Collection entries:
[BEGIN]
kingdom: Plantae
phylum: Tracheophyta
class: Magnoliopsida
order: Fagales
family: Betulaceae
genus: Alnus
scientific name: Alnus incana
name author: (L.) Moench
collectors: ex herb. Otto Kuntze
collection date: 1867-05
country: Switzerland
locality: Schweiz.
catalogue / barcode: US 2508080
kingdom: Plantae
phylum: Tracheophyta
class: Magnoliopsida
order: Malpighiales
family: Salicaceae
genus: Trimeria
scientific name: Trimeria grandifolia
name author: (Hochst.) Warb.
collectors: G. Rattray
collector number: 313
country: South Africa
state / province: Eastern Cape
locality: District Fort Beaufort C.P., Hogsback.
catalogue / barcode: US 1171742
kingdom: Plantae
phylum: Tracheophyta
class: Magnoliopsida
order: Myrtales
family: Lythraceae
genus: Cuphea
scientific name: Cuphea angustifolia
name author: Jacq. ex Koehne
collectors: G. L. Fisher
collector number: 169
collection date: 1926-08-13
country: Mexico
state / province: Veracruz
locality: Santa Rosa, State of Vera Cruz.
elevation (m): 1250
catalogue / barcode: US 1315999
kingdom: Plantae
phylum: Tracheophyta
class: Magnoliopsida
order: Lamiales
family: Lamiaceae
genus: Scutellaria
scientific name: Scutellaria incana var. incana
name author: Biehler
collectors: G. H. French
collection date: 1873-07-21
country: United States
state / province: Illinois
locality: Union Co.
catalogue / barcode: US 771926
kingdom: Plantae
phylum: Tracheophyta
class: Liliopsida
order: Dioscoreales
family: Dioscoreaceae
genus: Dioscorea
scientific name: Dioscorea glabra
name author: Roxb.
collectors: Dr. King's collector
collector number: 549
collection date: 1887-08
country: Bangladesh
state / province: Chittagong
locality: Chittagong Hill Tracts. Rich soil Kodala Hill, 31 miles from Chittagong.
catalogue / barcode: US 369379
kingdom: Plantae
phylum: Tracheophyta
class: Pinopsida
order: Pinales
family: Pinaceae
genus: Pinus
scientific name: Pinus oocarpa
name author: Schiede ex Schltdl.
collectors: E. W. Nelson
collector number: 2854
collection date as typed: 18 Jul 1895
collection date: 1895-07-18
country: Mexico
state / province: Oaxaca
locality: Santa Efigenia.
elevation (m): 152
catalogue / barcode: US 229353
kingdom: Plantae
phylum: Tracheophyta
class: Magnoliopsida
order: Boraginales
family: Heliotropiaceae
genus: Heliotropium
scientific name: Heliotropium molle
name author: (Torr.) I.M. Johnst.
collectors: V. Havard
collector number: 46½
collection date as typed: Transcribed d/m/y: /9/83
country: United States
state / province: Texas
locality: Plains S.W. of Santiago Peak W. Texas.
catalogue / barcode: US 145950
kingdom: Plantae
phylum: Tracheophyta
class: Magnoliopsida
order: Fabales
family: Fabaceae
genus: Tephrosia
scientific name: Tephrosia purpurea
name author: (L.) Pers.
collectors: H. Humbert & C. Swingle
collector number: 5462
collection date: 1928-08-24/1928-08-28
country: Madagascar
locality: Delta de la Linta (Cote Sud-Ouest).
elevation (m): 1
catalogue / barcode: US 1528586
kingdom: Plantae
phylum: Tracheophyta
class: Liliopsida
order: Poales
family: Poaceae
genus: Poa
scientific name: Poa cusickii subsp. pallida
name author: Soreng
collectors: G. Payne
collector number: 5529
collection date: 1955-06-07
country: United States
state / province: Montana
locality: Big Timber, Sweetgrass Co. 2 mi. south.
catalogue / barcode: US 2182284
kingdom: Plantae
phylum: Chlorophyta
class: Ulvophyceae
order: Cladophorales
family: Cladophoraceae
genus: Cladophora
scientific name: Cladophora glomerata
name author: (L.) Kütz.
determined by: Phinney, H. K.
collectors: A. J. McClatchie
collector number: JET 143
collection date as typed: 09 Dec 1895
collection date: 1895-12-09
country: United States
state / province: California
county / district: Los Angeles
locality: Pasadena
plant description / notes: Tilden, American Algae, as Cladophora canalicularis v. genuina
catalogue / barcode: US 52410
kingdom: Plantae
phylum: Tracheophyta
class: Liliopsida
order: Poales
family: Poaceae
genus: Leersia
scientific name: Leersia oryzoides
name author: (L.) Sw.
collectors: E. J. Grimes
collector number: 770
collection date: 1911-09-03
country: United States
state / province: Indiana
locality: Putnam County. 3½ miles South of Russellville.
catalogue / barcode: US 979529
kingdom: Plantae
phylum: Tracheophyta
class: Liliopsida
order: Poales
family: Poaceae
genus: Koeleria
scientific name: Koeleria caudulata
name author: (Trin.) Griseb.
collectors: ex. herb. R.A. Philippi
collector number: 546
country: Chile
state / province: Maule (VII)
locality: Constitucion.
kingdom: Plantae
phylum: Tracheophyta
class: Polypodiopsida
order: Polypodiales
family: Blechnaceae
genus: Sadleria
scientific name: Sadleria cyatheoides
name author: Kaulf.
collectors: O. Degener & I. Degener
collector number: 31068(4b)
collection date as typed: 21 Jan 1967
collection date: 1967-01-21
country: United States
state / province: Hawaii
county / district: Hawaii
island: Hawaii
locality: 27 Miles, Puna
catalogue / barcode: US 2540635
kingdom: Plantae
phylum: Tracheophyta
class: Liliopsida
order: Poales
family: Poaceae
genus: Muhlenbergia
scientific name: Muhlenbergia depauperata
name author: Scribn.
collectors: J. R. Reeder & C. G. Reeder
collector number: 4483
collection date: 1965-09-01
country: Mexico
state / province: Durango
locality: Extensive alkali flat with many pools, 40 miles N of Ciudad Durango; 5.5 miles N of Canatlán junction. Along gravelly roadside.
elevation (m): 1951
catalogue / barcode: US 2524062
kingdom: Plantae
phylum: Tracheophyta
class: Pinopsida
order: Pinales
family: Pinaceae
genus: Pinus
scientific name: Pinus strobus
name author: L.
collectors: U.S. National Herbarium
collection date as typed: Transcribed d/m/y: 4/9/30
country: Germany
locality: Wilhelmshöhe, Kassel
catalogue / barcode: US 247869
[END]
GIVEN PROBLEM:
Update the records above by changing every "catalogue / barcode" to "catalog number" and leaving everything else as it is.

WRITTEN SOLUTION:
kingdom: Plantae
phylum: Tracheophyta
class: Magnoliopsida
order: Fagales
family: Betulaceae
genus: Alnus
scientific name: Alnus incana
name author: (L.) Moench
collectors: ex herb. Otto Kuntze
collection date: 1867-05
country: Switzerland
locality: Schweiz.
catalog number: US 2508080
kingdom: Plantae
phylum: Tracheophyta
class: Magnoliopsida
order: Malpighiales
family: Salicaceae
genus: Trimeria
scientific name: Trimeria grandifolia
name author: (Hochst.) Warb.
collectors: G. Rattray
collector number: 313
country: South Africa
state / province: Eastern Cape
locality: District Fort Beaufort C.P., Hogsback.
catalog number: US 1171742
kingdom: Plantae
phylum: Tracheophyta
class: Magnoliopsida
order: Myrtales
family: Lythraceae
genus: Cuphea
scientific name: Cuphea angustifolia
name author: Jacq. ex Koehne
collectors: G. L. Fisher
collector number: 169
collection date: 1926-08-13
country: Mexico
state / province: Veracruz
locality: Santa Rosa, State of Vera Cruz.
elevation (m): 1250
catalog number: US 1315999
kingdom: Plantae
phylum: Tracheophyta
class: Magnoliopsida
order: Lamiales
family: Lamiaceae
genus: Scutellaria
scientific name: Scutellaria incana var. incana
name author: Biehler
collectors: G. H. French
collection date: 1873-07-21
country: United States
state / province: Illinois
locality: Union Co.
catalog number: US 771926
kingdom: Plantae
phylum: Tracheophyta
class: Liliopsida
order: Dioscoreales
family: Dioscoreaceae
genus: Dioscorea
scientific name: Dioscorea glabra
name author: Roxb.
collectors: Dr. King's collector
collector number: 549
collection date: 1887-08
country: Bangladesh
state / province: Chittagong
locality: Chittagong Hill Tracts. Rich soil Kodala Hill, 31 miles from Chittagong.
catalog number: US 369379
kingdom: Plantae
phylum: Tracheophyta
class: Pinopsida
order: Pinales
family: Pinaceae
genus: Pinus
scientific name: Pinus oocarpa
name author: Schiede ex Schltdl.
collectors: E. W. Nelson
collector number: 2854
collection date as typed: 18 Jul 1895
collection date: 1895-07-18
country: Mexico
state / province: Oaxaca
locality: Santa Efigenia.
elevation (m): 152
catalog number: US 229353
kingdom: Plantae
phylum: Tracheophyta
class: Magnoliopsida
order: Boraginales
family: Heliotropiaceae
genus: Heliotropium
scientific name: Heliotropium molle
name author: (Torr.) I.M. Johnst.
collectors: V. Havard
collector number: 46½
collection date as typed: Transcribed d/m/y: /9/83
country: United States
state / province: Texas
locality: Plains S.W. of Santiago Peak W. Texas.
catalog number: US 145950
kingdom: Plantae
phylum: Tracheophyta
class: Magnoliopsida
order: Fabales
family: Fabaceae
genus: Tephrosia
scientific name: Tephrosia purpurea
name author: (L.) Pers.
collectors: H. Humbert & C. Swingle
collector number: 5462
collection date: 1928-08-24/1928-08-28
country: Madagascar
locality: Delta de la Linta (Cote Sud-Ouest).
elevation (m): 1
catalog number: US 1528586
kingdom: Plantae
phylum: Tracheophyta
class: Liliopsida
order: Poales
family: Poaceae
genus: Poa
scientific name: Poa cusickii subsp. pallida
name author: Soreng
collectors: G. Payne
collector number: 5529
collection date: 1955-06-07
country: United States
state / province: Montana
locality: Big Timber, Sweetgrass Co. 2 mi. south.
catalog number: US 2182284
kingdom: Plantae
phylum: Chlorophyta
class: Ulvophyceae
order: Cladophorales
family: Cladophoraceae
genus: Cladophora
scientific name: Cladophora glomerata
name author: (L.) Kütz.
determined by: Phinney, H. K.
collectors: A. J. McClatchie
collector number: JET 143
collection date as typed: 09 Dec 1895
collection date: 1895-12-09
country: United States
state / province: California
county / district: Los Angeles
locality: Pasadena
plant description / notes: Tilden, American Algae, as Cladophora canalicularis v. genuina
catalog number: US 52410
kingdom: Plantae
phylum: Tracheophyta
class: Liliopsida
order: Poales
family: Poaceae
genus: Leersia
scientific name: Leersia oryzoides
name author: (L.) Sw.
collectors: E. J. Grimes
collector number: 770
collection date: 1911-09-03
country: United States
state / province: Indiana
locality: Putnam County. 3½ miles South of Russellville.
catalog number: US 979529
kingdom: Plantae
phylum: Tracheophyta
class: Liliopsida
order: Poales
family: Poaceae
genus: Koeleria
scientific name: Koeleria caudulata
name author: (Trin.) Griseb.
collectors: ex. herb. R.A. Philippi
collector number: 546
country: Chile
state / province: Maule (VII)
locality: Constitucion.
kingdom: Plantae
phylum: Tracheophyta
class: Polypodiopsida
order: Polypodiales
family: Blechnaceae
genus: Sadleria
scientific name: Sadleria cyatheoides
name author: Kaulf.
collectors: O. Degener & I. Degener
collector number: 31068(4b)
collection date as typed: 21 Jan 1967
collection date: 1967-01-21
country: United States
state / province: Hawaii
county / district: Hawaii
island: Hawaii
locality: 27 Miles, Puna
catalog number: US 2540635
kingdom: Plantae
phylum: Tracheophyta
class: Liliopsida
order: Poales
family: Poaceae
genus: Muhlenbergia
scientific name: Muhlenbergia depauperata
name author: Scribn.
collectors: J. R. Reeder & C. G. Reeder
collector number: 4483
collection date: 1965-09-01
country: Mexico
state / province: Durango
locality: Extensive alkali flat with many pools, 40 miles N of Ciudad Durango; 5.5 miles N of Canatlán junction. Along gravelly roadside.
elevation (m): 1951
catalog number: US 2524062
kingdom: Plantae
phylum: Tracheophyta
class: Pinopsida
order: Pinales
family: Pinaceae
genus: Pinus
scientific name: Pinus strobus
name author: L.
collectors: U.S. National Herbarium
collection date as typed: Transcribed d/m/y: 4/9/30
country: Germany
locality: Wilhelmshöhe, Kassel
catalog number: US 247869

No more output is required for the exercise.